> **What you should do**:
Your response to the data below should hold nothing except the lines from the one containing "Figure 11. Streamline" down to the one containing "Figure 8: Computational model for simulating.", reproduced exactly and without pictures.

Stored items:

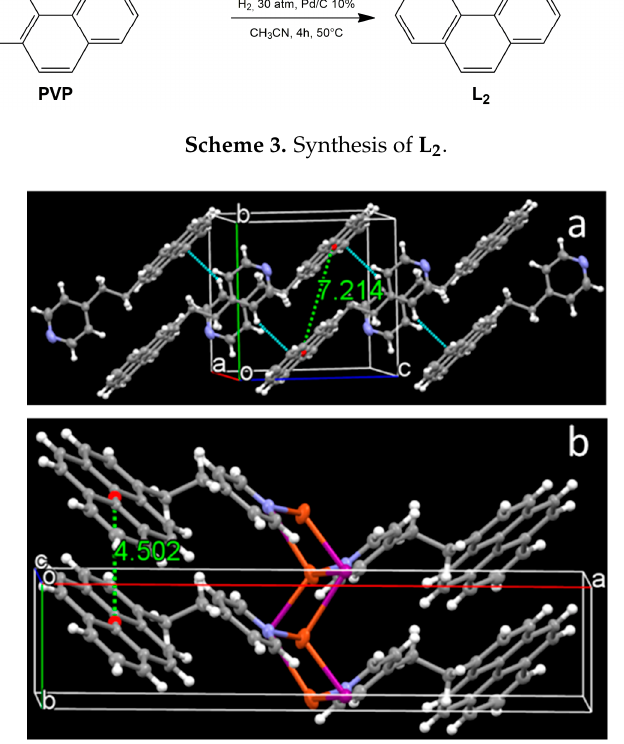
Figure 3. Fragments of the crystal packing of ( a ) L 2 (viewed approximately along the a direction) and ( b ) CuL 2 (viewed approximately along the c direction) showing C–H ∙∙∙π hydrogen bonds (light blue dashed lines) and distance between centroids of the pyrene units (green dashed line). Ellipsoids drawn at 30% probability.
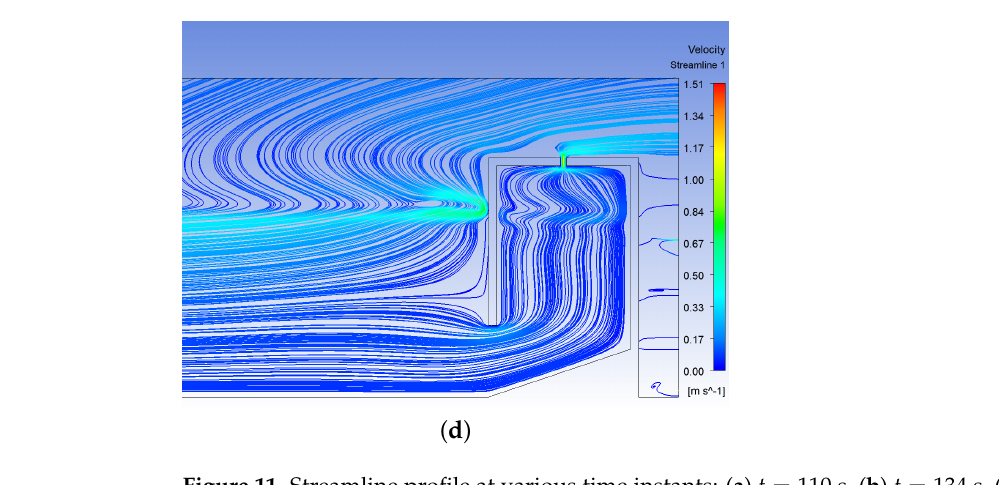
Figure 11. Streamline profile at various time instants: ( a ) t = 110 s, ( b ) t = 134 s, ( c ) t = 165 s, and ( d ) t = 180 s, with H s = 1.88 m and ω p = 0.993 Hz.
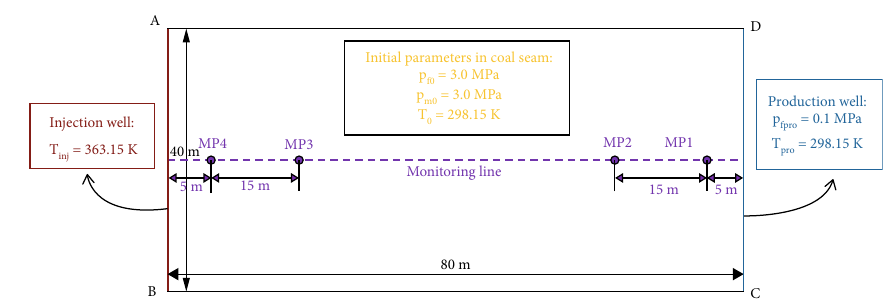
Figure 8: Computational model for simulating.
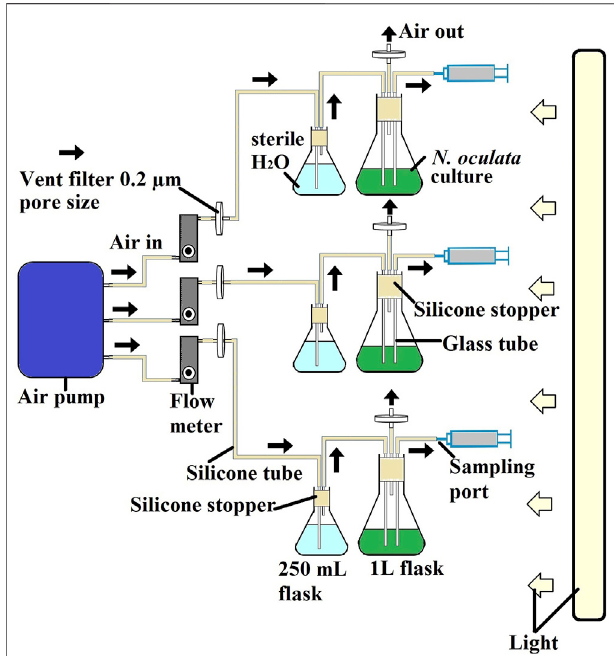
FIGURE 1 | Schematic diagram of experimental cultivation system for selecting two-time points for LFQ proteomics experiments. All experiments were conducted at room temperature at 20 ° C and illuminated under 130 μ mol μ mol m − 2 s − 1 under a 12-h/12-h (day/night) cycle. The cultures were subjected to continuous fi ltered aeration and bubbled at 2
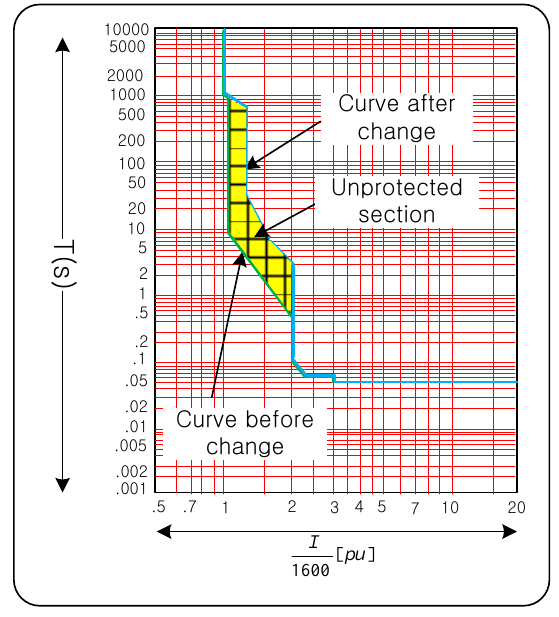
Figure 6. Actual OCR curves after and before re-coordination.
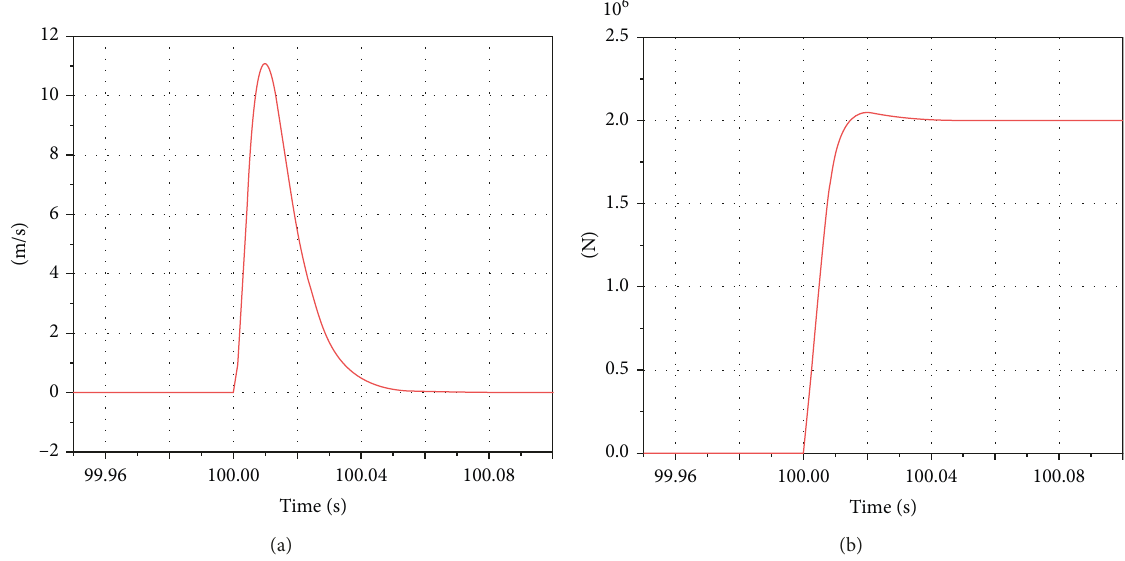
Figure 5: Simulation curves of impact velocity and force. (a) Impact velocity. (b) Impact force.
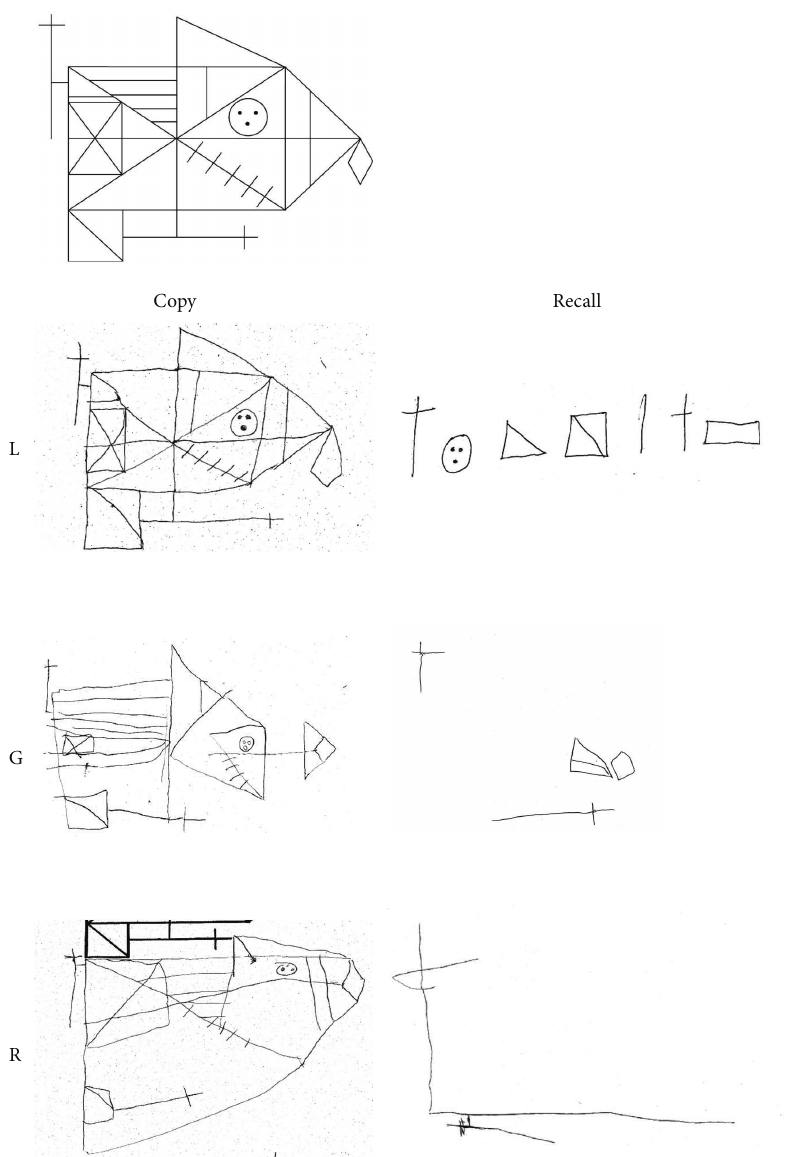
Figure 2: Rey’s figure: copy and recall after a 15-minute delay performed by L., G., and R. The good copy realized by L. required a very slow process, beginning with the triangle-rectangle at the left top of the figure and adding segment by segment until the end. G. reproduced some details with general spatial contiguity. R. closed in on model and showed difficulties in drawing both details and global shape. All children had poor recall: L. could recall local details but failed to integrate them into an integrated whole, whereas G. and R. drawings were limited to very few details.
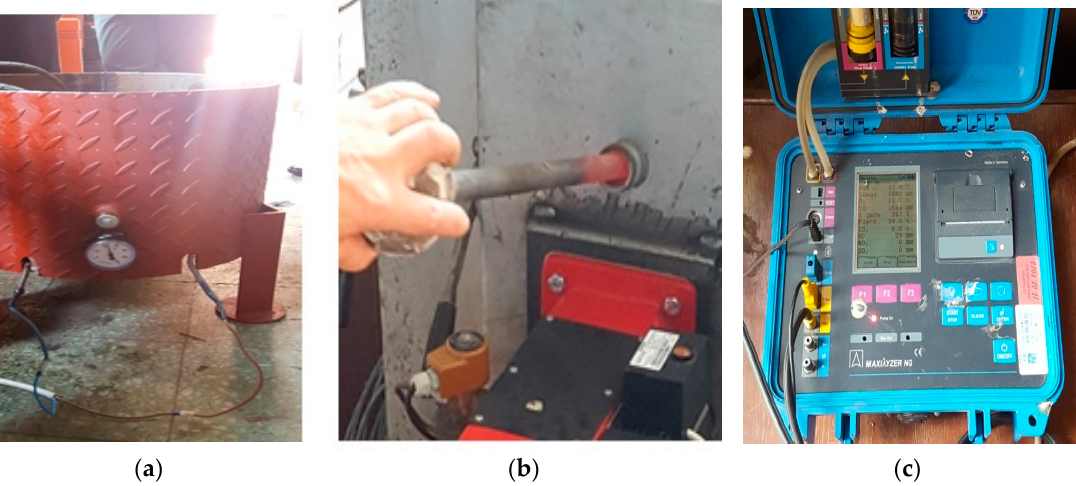
Figure 3. Measuring installation: ( a ) thermocouple for measuring the temperature of the mixture; ( b ) thermocouple for measuring the temperature inside the boiler; ( c ) MAXILYZER NG-type exhaust gas analyzer.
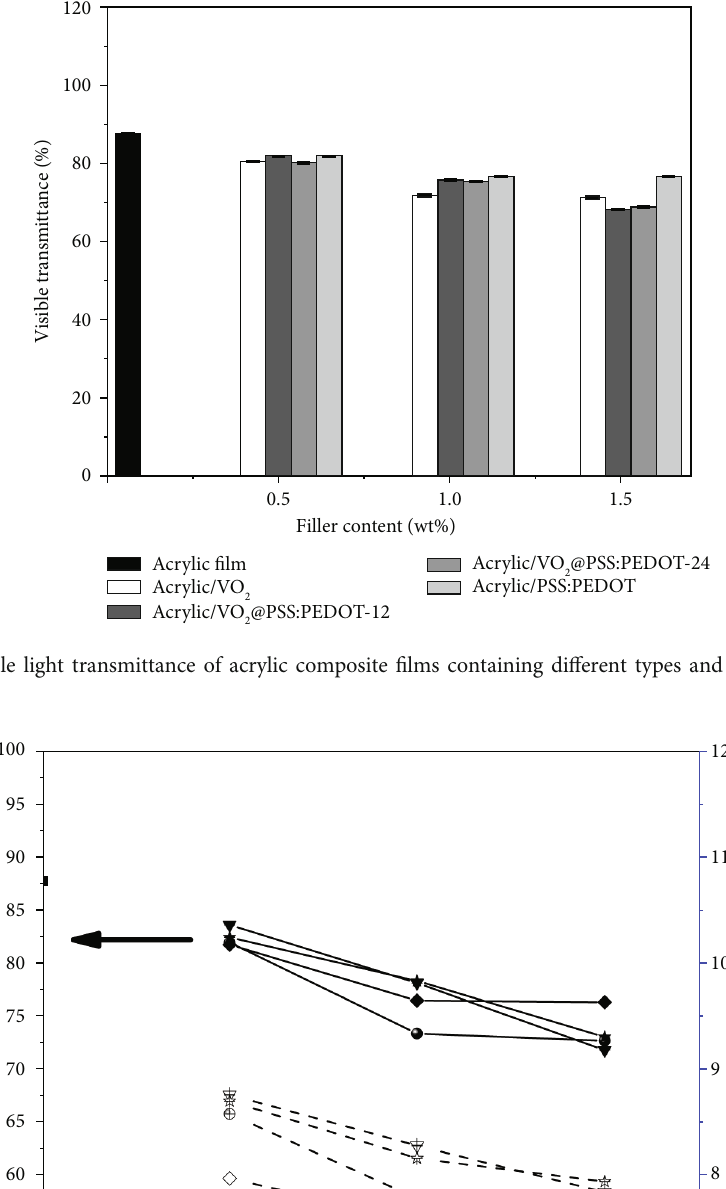
Figure 13: Percentages of near infrared (NIR) transmittance and NIR re fl ectance of acrylic composite fi lms containing di ff erent types and concentrations of VO -based 2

> **Solution to the exercise**:
Figure 11. Streamline profile at various time instants: ( a ) t = 110 s, ( b ) t = 134 s, ( c ) t = 165 s, and ( d ) t = 180 s, with H s = 1.88 m and ω p = 0.993 Hz.
Figure 8: Computational model for simulating.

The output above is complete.